I’m using the “What’s On the Menu?” data, compiled by the New York Public Library. This is an archival dataset of thousands and thousands of restaurant, hotel, transportation, and special occasion menus from around the word, spanning from the 1850s to the 2010s. The NYPL is crowdsourcing the transcription, which means that any of us can go edit the data to try to help digitize these menus — this is great, and makes digitization possible, but at the same time… there are a lot of data issues.
There are four datasets – one that contains menu information (year, venue, etc), one for menu pages (detailing each specific page of each menu), one for menu items (each item on each menu page), and then dishes (naming specific dishes on menus). See data critique below!
Wrangling the data took me a very long time. I first had to figure out how to link the datasets — I’m hoping to look at the popularity of individual dishes in different decades, so needed to figure out how to get from the menu dataset (which contained the date) to the dish dataset. I cleaned each spreadsheet in Excel slightly, changing the name of the ‘id’ variable in each to match what it’s called in other sheets — for example, MenuPage.csv has ‘id’ and ‘menu_id’. The ‘menu_id’ identifier aligns with a column in Menu.csv, but in that sheet, it’s just called ‘id’.
I used Excel to filter the Menu.csv file to only include menus published from 1855-1965. No real reason for those dates — just sounded like a nice century block that aligns with a lot of immigration/urbanization in the United States. I checked outliers with the NYPL website and corrected them — for example, a date of ‘Jan 01 0001’ is obviously a transcription error, so looking at the actual scanned menu, I could see that the date is Oct 31 1912. I created a ‘year’ column from ‘date’, since I’m not concerned with days or months.

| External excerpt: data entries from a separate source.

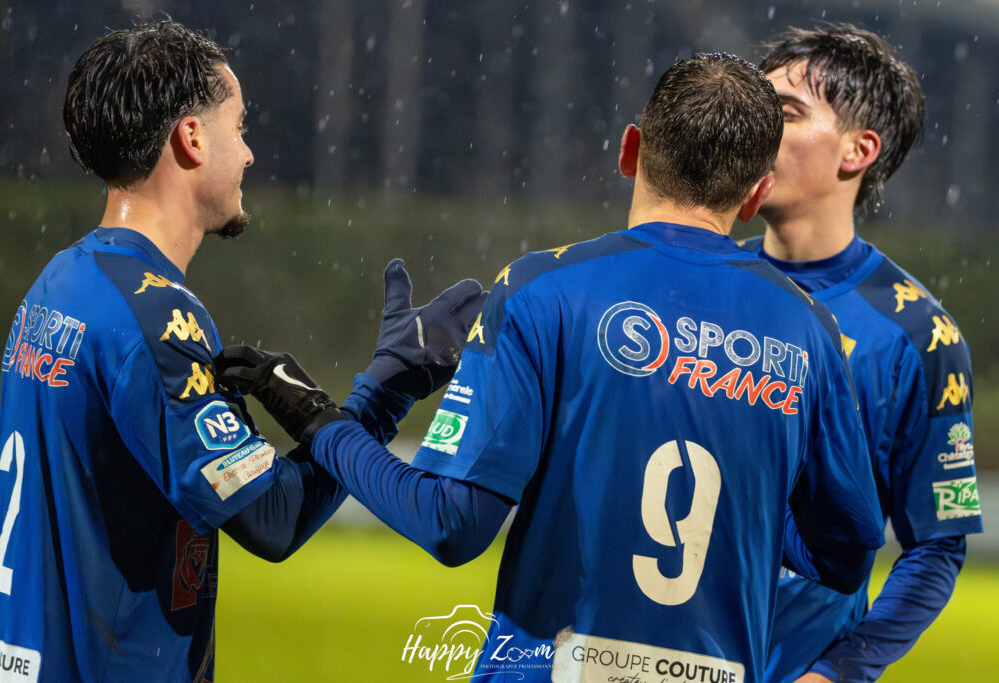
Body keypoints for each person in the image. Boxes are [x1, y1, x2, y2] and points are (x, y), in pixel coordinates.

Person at [218, 53, 885, 682]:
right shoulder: (808, 329)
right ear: (755, 192)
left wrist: (324, 423)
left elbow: (451, 523)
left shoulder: (546, 290)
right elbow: (849, 550)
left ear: (631, 150)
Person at [0, 20, 485, 683]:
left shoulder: (58, 284)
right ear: (191, 137)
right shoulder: (155, 311)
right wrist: (384, 391)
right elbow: (273, 519)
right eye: (238, 127)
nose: (247, 154)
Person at [742, 25, 983, 683]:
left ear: (859, 149)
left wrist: (835, 673)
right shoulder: (689, 287)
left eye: (785, 114)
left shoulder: (917, 333)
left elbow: (935, 545)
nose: (755, 130)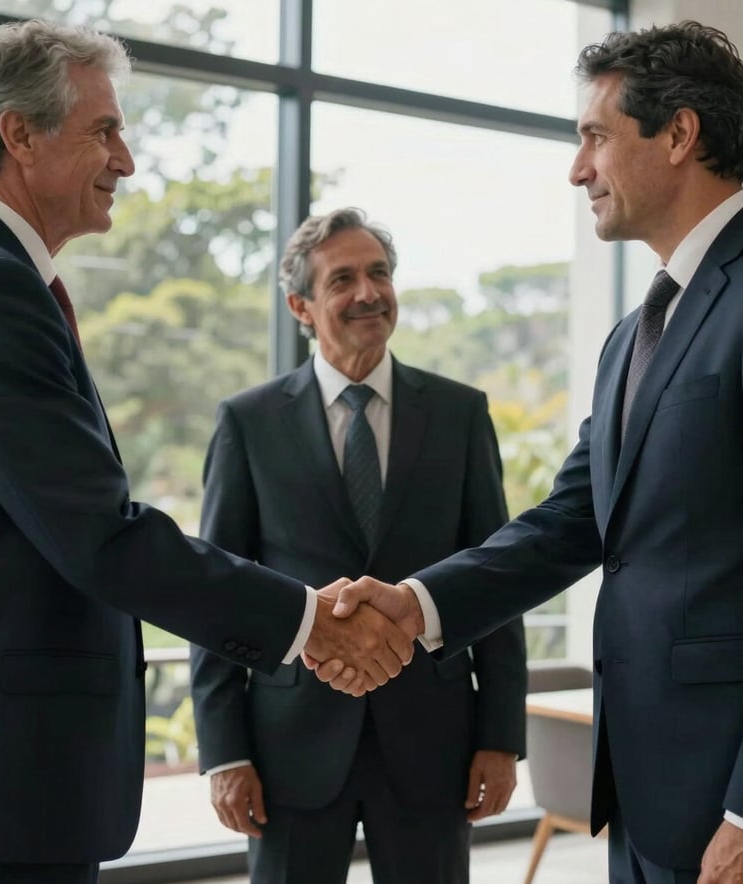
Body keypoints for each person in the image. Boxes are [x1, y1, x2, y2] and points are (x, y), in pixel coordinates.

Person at [0, 21, 411, 884]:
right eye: (104, 130)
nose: (127, 160)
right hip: (9, 776)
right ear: (18, 134)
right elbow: (96, 532)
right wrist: (308, 620)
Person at [321, 20, 743, 884]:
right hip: (647, 788)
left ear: (680, 134)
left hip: (726, 793)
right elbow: (572, 523)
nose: (577, 168)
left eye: (595, 136)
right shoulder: (632, 334)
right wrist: (415, 604)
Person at [189, 207, 527, 884]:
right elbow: (216, 595)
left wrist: (500, 739)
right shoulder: (247, 422)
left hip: (434, 742)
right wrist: (225, 753)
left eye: (379, 273)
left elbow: (497, 579)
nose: (368, 292)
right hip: (290, 744)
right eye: (342, 279)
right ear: (301, 306)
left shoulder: (461, 414)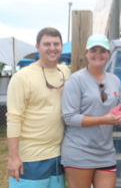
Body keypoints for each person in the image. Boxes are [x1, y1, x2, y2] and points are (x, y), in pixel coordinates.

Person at [61, 34, 121, 188]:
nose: (98, 54)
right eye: (93, 50)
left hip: (106, 153)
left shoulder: (115, 81)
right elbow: (69, 118)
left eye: (102, 50)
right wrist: (103, 120)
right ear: (86, 53)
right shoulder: (76, 80)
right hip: (79, 151)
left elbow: (118, 118)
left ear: (108, 54)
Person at [6, 28, 71, 188]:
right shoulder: (22, 77)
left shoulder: (65, 72)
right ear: (37, 47)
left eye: (56, 43)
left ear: (61, 46)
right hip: (30, 157)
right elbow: (14, 118)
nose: (52, 48)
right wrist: (13, 158)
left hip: (58, 156)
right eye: (46, 44)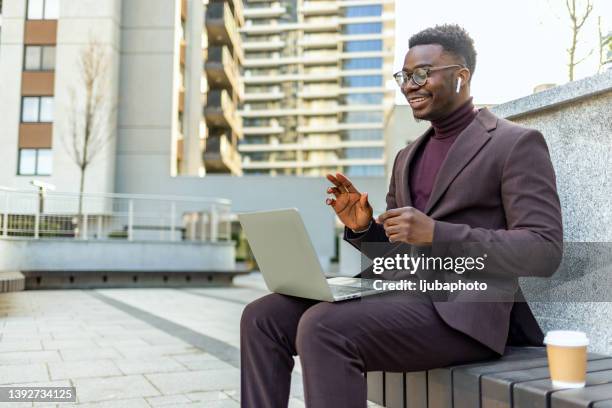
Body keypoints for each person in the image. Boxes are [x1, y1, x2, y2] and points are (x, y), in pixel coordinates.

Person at [240, 24, 563, 408]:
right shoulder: (407, 157)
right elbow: (395, 256)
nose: (410, 85)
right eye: (405, 76)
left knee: (322, 327)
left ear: (461, 76)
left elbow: (544, 250)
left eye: (422, 73)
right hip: (397, 294)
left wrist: (436, 233)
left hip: (462, 313)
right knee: (261, 317)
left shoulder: (514, 144)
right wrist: (363, 229)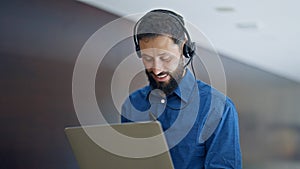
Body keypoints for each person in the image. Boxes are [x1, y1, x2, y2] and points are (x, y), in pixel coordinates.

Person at [121, 9, 242, 169]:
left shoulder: (218, 107)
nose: (157, 69)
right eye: (147, 58)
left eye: (165, 58)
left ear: (184, 48)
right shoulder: (132, 104)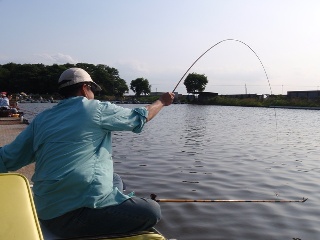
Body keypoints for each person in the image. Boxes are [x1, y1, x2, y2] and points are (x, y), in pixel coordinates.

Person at [0, 67, 175, 238]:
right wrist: (161, 102)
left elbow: (7, 158)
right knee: (152, 210)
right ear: (85, 88)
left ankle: (115, 201)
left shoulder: (41, 119)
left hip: (45, 211)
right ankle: (113, 206)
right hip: (75, 218)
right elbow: (140, 117)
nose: (94, 94)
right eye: (92, 89)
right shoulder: (96, 109)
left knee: (115, 178)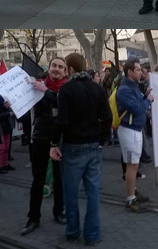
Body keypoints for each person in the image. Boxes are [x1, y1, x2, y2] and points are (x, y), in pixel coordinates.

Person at [50, 53, 110, 245]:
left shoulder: (66, 90)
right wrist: (103, 139)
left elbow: (62, 120)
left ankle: (73, 231)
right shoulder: (97, 88)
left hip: (73, 147)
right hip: (94, 147)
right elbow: (107, 117)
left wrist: (53, 143)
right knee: (93, 193)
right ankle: (92, 234)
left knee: (71, 191)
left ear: (71, 69)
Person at [20, 57, 69, 236]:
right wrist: (15, 106)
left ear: (65, 71)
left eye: (60, 67)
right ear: (49, 68)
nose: (56, 69)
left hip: (60, 140)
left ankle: (59, 211)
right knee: (38, 180)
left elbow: (63, 106)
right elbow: (25, 109)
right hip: (40, 138)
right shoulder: (36, 86)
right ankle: (33, 217)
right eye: (54, 65)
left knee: (59, 178)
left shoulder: (66, 89)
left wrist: (46, 90)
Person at [117, 59, 153, 212]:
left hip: (135, 129)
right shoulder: (125, 89)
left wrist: (145, 97)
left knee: (134, 164)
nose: (141, 72)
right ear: (129, 72)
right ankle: (130, 198)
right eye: (138, 70)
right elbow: (137, 109)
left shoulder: (133, 87)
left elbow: (139, 104)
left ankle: (133, 191)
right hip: (129, 130)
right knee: (132, 165)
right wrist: (148, 100)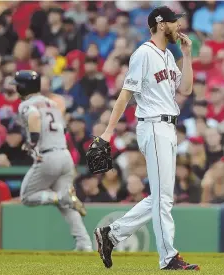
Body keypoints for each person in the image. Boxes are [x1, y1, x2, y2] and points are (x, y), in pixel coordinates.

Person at [94, 6, 199, 270]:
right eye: (174, 22)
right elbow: (125, 94)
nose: (178, 26)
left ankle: (112, 234)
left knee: (161, 197)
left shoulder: (166, 54)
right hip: (153, 125)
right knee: (163, 198)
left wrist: (186, 55)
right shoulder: (144, 53)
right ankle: (168, 258)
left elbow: (185, 88)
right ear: (161, 24)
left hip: (167, 127)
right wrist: (108, 131)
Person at [10, 70, 92, 251]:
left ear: (23, 87)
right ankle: (84, 243)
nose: (15, 88)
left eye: (17, 85)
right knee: (66, 205)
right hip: (64, 155)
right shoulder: (53, 104)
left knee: (27, 196)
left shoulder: (26, 104)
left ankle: (61, 196)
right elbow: (62, 130)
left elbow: (34, 117)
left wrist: (32, 142)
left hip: (48, 157)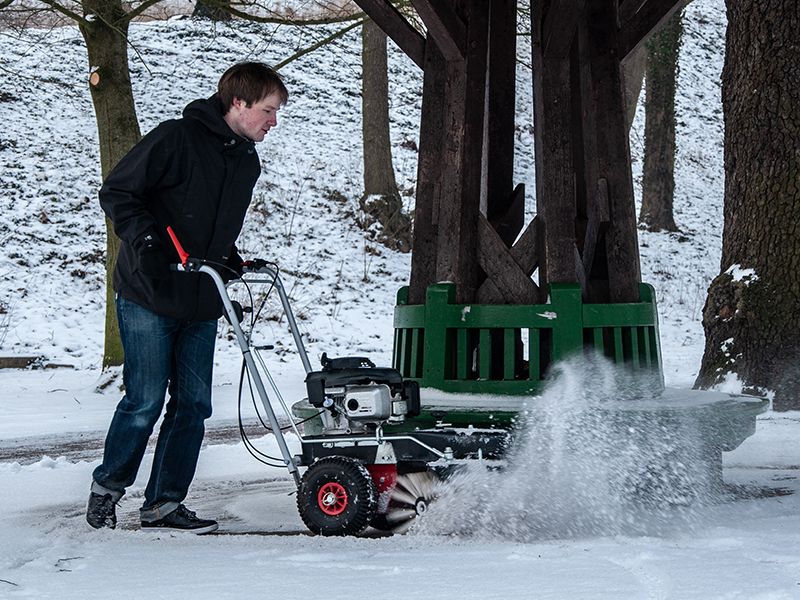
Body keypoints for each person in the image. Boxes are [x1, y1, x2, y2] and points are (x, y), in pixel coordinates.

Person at [86, 62, 288, 534]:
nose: (273, 122)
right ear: (238, 103)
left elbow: (212, 225)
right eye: (268, 110)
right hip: (149, 290)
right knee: (145, 400)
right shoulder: (174, 139)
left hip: (200, 297)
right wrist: (149, 242)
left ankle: (163, 503)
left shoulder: (245, 160)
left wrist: (230, 259)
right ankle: (107, 489)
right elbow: (118, 193)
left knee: (193, 404)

I brought this filtered file into OpenRefine, where I used text faceting and filtering to identify menus from New York State. I probably could’ve written code to do this, but it would be less reliable — for example, if I wrote Python code to identify rows with “NY” or “New York” in the ‘place’ column, it would miss things like “66th and Broadway” or “Hotel Savoy”, but with my human brain, I know those are places in NYC. I faceted first to identify any big clusters, then hand searched for variations like typos like “New Yok” and for smaller cities in NY (“Albany”, “Buffalo”, etc).
I then moved the dataset into RStudio (a statistical software similar to Python that I’m more familiar with), and noticed that for some reason, there were no records after 1940. I realized this is because the dataset shifted, and for the twentieth century, locations were more often listed in the ‘venue_name’ variable. I went back to OpenRefine and repeated the search and facet process with the ‘venue_name’ and ‘notes’ columns — ‘venue_name’ was tedious and involved a lot of Googling to figure out where various nineteenth century hotels were located.
In RStudio, I left-joined the cleaned and filtered Menu.csv with MenuPage.csv, then left-joined MenuPage.csv with MenuItem.csv, and finally MenuItem.csv with Dish.csv. This leaves a dataset where each row is a specific menu item, with information on its specific dish, menu, location, and year.
I dropped unnecessary variables and created a ‘Decade’ variable, and then created a summary dataset, containing 4 variables: decade, dish_id, name, and count. This gives me a count of how many times any given dish appears within a decade.
My next step is to go back into OpenRefine and start faceting the dish names, where I’ll hopefully find some interesting trends to write up for this project!
Extending the Data:
I think that my original idea may shift after looking through the dishes, but my original idea was to compare popularity of various dishes each decade with immigration trends. To do that, I’d use US Census Data / the American Community Survey, which is publicly available for download.
We’ll see how the last bit of data cleaning goes. I think I’ll use some maps, for sure, and also probably line graphs with timelines, showing the popularity of certain dishes over time.